"God and the Universe"
(St Paul's Cathedral, October 14, 2008)
Brief Talk on the Big Bang and Panel Discussion
(Responding to a question from the audience in a characteristic manner)
He was part of a panel of two theologians and two scientists. Each first gave a short talk, then took part in a panel debate and finally answered questions from a lively audience. The other panel members were theoretical physicist Chris Isham, theologian Frances Young and philosopher David Burrell. The evening was introduced by the Dean of St Paul's, Graeme Knowles.

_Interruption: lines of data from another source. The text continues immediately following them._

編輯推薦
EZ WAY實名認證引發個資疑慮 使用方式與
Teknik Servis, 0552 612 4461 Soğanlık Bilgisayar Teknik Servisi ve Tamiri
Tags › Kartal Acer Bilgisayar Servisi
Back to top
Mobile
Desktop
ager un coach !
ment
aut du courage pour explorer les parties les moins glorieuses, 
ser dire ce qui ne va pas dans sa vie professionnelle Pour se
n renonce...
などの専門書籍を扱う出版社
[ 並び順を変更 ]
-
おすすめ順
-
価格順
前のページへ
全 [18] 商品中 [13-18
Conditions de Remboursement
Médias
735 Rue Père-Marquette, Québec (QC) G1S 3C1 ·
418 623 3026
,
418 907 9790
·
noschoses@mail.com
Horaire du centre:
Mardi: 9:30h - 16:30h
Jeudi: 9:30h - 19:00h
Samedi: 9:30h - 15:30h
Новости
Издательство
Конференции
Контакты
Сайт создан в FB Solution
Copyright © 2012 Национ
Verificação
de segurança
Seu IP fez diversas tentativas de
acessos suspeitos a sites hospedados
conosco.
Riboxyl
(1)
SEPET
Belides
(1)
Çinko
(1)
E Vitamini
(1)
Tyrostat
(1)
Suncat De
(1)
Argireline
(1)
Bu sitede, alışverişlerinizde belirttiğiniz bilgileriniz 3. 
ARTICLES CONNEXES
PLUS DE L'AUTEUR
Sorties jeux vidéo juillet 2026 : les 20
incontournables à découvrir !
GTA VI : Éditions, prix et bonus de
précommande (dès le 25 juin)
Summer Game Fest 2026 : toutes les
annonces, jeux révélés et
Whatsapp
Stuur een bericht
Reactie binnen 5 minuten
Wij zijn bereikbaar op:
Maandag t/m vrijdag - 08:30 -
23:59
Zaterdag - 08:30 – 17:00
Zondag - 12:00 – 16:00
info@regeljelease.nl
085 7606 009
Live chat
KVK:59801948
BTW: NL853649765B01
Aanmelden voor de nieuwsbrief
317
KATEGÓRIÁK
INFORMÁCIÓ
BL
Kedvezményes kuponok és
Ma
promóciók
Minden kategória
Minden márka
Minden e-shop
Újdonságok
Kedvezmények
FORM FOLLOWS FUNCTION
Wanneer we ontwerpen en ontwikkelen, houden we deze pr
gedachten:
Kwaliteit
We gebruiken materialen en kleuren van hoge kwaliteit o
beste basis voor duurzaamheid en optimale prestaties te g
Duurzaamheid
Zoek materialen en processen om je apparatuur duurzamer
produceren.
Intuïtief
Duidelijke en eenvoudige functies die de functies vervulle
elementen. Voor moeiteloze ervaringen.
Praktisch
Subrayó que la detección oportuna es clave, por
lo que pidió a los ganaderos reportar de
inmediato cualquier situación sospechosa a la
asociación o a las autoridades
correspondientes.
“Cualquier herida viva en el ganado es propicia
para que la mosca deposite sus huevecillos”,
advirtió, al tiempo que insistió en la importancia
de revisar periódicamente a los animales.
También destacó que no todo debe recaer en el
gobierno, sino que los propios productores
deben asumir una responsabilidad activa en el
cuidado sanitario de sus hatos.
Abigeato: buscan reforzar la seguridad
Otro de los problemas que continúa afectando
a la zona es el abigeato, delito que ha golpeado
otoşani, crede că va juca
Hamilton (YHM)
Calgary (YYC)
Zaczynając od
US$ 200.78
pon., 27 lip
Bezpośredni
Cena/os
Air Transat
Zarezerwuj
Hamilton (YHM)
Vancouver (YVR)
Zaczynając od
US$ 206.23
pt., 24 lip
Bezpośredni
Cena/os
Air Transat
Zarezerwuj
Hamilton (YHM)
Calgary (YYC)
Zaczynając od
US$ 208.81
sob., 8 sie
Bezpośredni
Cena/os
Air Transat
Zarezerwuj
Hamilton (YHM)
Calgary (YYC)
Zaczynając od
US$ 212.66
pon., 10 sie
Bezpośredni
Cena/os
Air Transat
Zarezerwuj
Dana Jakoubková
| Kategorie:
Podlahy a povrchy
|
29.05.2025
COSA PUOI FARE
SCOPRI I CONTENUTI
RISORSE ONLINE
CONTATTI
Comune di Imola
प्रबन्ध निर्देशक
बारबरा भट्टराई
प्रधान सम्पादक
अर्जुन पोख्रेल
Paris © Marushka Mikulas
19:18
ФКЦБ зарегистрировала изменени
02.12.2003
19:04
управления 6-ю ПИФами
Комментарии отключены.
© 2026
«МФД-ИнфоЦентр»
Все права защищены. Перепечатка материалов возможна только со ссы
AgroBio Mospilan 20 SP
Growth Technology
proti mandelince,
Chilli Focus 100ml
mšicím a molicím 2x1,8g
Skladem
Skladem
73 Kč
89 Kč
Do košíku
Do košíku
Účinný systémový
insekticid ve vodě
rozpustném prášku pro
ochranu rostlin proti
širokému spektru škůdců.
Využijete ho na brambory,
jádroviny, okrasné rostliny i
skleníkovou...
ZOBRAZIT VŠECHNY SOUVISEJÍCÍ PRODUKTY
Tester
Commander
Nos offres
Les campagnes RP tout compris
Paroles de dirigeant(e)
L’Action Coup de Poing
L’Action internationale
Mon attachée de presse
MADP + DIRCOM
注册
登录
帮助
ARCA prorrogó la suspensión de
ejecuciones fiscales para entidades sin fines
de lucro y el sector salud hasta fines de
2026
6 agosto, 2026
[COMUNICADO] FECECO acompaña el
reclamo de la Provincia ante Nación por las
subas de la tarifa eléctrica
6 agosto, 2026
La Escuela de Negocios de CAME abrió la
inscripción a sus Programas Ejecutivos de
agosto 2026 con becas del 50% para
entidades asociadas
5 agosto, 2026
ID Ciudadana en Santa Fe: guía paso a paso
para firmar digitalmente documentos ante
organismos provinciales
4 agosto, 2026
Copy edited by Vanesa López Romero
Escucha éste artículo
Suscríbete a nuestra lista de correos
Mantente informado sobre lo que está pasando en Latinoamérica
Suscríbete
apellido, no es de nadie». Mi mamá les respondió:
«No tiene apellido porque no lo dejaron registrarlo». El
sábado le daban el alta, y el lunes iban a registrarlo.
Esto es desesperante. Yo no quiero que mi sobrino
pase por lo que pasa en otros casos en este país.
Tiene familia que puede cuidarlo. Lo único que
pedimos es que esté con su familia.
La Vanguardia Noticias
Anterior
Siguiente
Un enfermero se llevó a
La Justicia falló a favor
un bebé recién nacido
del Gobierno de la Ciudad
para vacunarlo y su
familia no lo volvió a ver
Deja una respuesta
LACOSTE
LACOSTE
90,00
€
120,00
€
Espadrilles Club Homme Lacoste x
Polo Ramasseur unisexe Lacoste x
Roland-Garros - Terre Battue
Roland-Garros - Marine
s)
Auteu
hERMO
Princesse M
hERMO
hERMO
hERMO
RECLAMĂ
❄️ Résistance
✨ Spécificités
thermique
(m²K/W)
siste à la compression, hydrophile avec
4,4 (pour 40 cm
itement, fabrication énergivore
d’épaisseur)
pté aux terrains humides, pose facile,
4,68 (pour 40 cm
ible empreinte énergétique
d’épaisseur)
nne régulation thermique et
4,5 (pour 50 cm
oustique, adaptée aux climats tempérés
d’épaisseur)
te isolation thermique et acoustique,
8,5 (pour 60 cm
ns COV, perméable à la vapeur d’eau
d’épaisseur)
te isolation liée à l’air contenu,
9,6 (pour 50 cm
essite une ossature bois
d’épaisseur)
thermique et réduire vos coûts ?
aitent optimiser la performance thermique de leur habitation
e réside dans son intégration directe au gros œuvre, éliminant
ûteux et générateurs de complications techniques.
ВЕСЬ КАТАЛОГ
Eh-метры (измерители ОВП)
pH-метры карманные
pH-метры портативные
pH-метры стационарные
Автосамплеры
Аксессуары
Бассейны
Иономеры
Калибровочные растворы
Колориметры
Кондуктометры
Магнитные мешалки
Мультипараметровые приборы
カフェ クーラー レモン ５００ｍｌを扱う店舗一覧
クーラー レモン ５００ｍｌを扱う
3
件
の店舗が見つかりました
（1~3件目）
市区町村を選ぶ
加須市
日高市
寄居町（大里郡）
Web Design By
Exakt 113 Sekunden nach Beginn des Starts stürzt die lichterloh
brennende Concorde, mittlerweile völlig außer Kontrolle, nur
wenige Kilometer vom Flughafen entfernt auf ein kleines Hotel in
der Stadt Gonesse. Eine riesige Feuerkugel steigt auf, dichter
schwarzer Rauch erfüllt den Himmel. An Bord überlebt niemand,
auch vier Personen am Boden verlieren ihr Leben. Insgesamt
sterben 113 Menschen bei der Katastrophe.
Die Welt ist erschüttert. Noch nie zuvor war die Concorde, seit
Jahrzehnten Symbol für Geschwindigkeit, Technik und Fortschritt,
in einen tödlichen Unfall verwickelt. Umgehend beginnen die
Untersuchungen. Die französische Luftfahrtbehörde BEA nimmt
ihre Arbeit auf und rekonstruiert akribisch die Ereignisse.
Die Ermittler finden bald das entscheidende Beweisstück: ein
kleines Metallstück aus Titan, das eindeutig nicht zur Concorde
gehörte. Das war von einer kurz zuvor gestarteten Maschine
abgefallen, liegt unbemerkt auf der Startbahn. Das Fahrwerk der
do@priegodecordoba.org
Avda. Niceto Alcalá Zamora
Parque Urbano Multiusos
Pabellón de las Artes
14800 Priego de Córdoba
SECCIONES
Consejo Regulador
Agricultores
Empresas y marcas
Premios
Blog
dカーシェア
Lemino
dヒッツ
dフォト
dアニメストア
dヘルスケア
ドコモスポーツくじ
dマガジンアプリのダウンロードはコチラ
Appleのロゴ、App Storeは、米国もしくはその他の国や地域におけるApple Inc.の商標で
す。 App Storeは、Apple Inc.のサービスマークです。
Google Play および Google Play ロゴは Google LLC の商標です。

In his talk Eric described modern scientific theories for the origin of the universe, as well as the nature of the scientific quest and the complementary nature of scientific and religious questioning. It is important to distinguish between two types of science. Mainstream or core science is accepted by the vast majority of scientists and is most unlikely to change: it should also be accepted by the general public unless there is good reason not to. Included in this are the main features of the big bang, of evolution and of global warming. But there is also much more speculative science where the fringes of knowledge are being hotly debated and which may in future either be disproved by new observations or theories or may become part of the new mainstream. In this category one may include ideas of a multiverse of many different universes, of our three-dimensional space drifting through a higher-dimensional space, and of what happened before the big bang.
The questions from the audience included the possibility of being a scientist and a christian, the problem of suffering and the nature of space and time.